Coke ovens are conventionally equipped with one or more ascension pipes to convey the volatile combustion products released during the coking process into collection manifolds for ultimate discharge into gas treatment equipment. The upper ends of ascension pipes are provided at their nexus with the associated collection manifold with a flow-reversing elbow, termed the "gooseneck", which contains an inspection opening closed by a hinged cover. Carbon, coal tar and the like that are entrained in the flowing gases have a tendency to deposit out into heavy and hard accumulations on the interior surface of the gooseneck thereby requiring frequent cleaning in order to prevent undue restriction of the gas flow to the manifold.
To remove these deposits by manual methods is arduous, time-consuming and dangerous. Accordingly, several forms of mechanical cleaning apparatus have been devised to relieve the workman of this task. Such apparatus are characteristically mounted on the coke over larry car employed to charge the ovens in each battery with coal. It employs a power-operated cleaning mechanism which must be manually or otherwise manipulated to guide the operating end of the mechanism through the inspection opening in the elbow and, thereafter, along the interior of the elbow to remove the deposits by the cutting and/or grinding action of the mechanism.

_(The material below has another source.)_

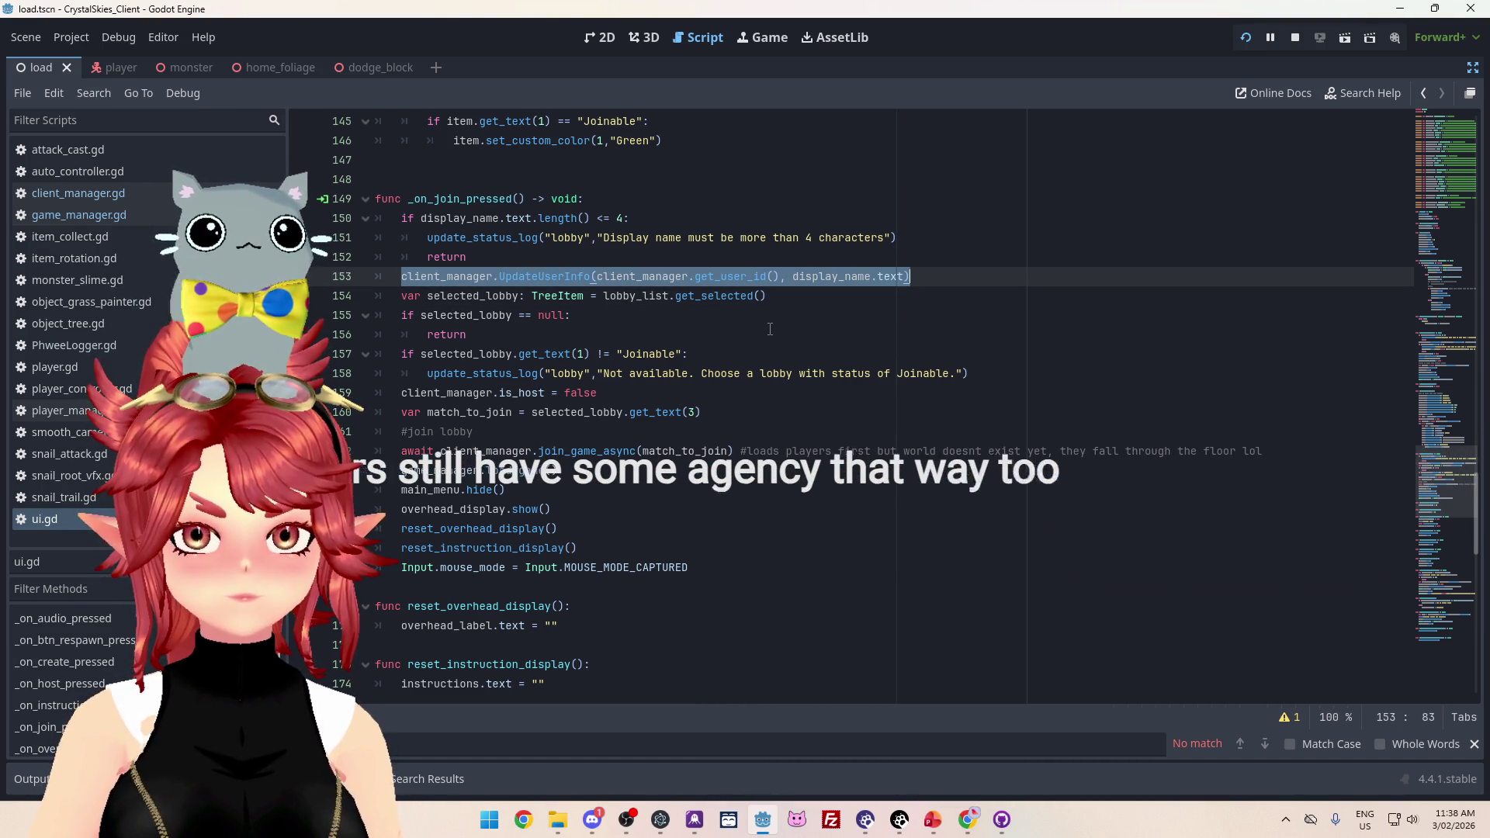
pyautogui.click(403, 452)
pyautogui.moveTo(743, 444); pyautogui.dragTo(780, 450)
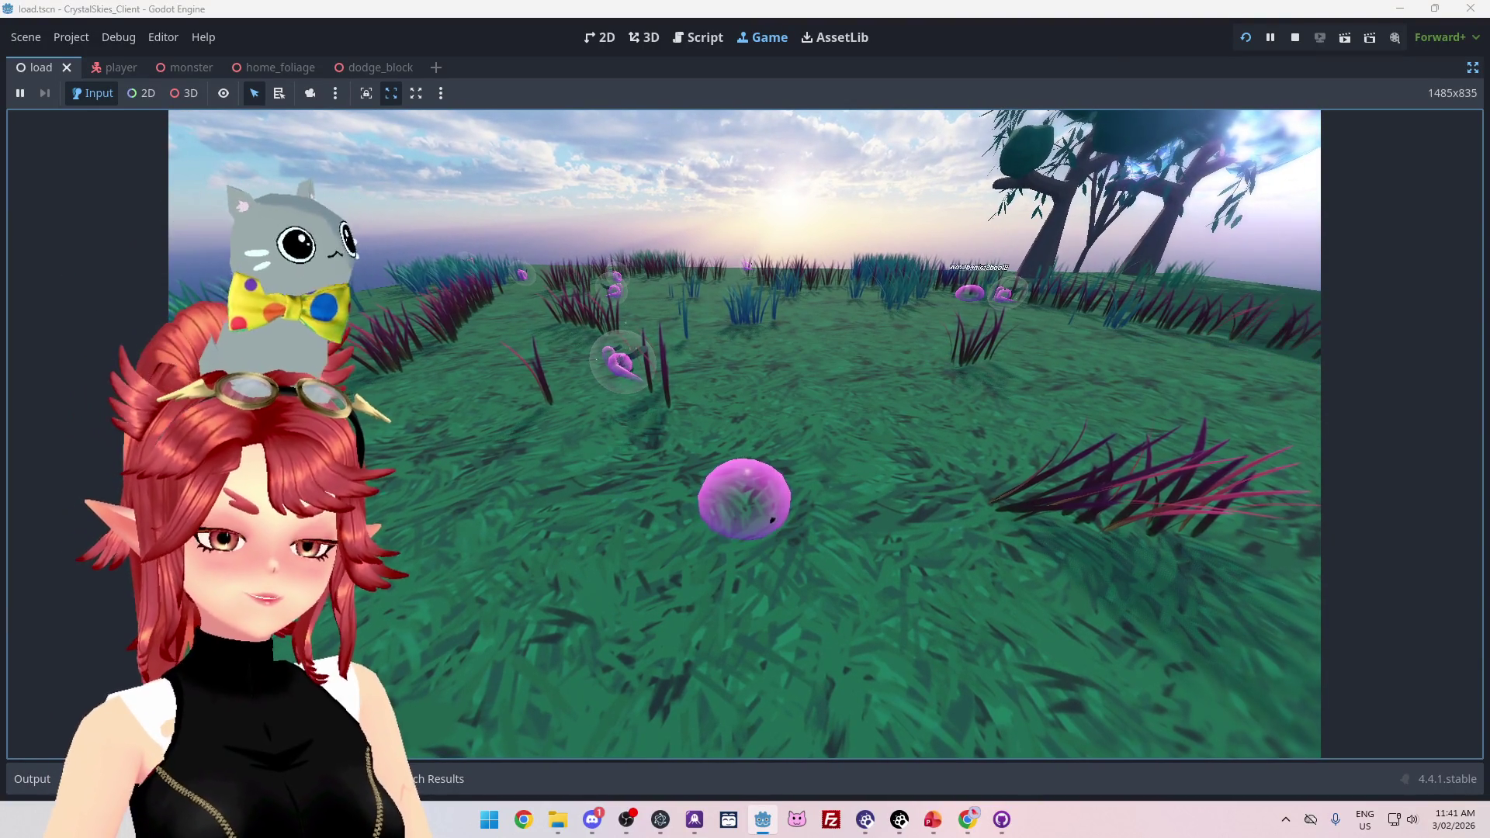
# Bring up the in-game Host Settings menu to pick the battle mode
pyautogui.press('Escape')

Operations performed with apparatus that must be manually guided or manipulated remain both arduous and timeconsuming. Others performed by apparatus that are mechanically operated, such as for example, as described in U.S. Pat. Nos. 3,480,514, 3,886,694, 4,013,518 and 4,107,001, while being less arduous to the workman, are still not totally dispositive of the problem due to the fact that these devices employ complex mechanism for manipulating the cleaning tool which is, of course, expensive. Moreover, because the apparatus is caused to operate in a coal- and debris-laden environment, it is subject to frequent breakdown and repair caused by the accumulation of coal and/or other debris on its operating parts or, alternatively, to an assiduous maintenance program, either of which requires the apparatus to be removed from service frequently.
It is to the amelioration of such problems, therefore, that the present invention is directed.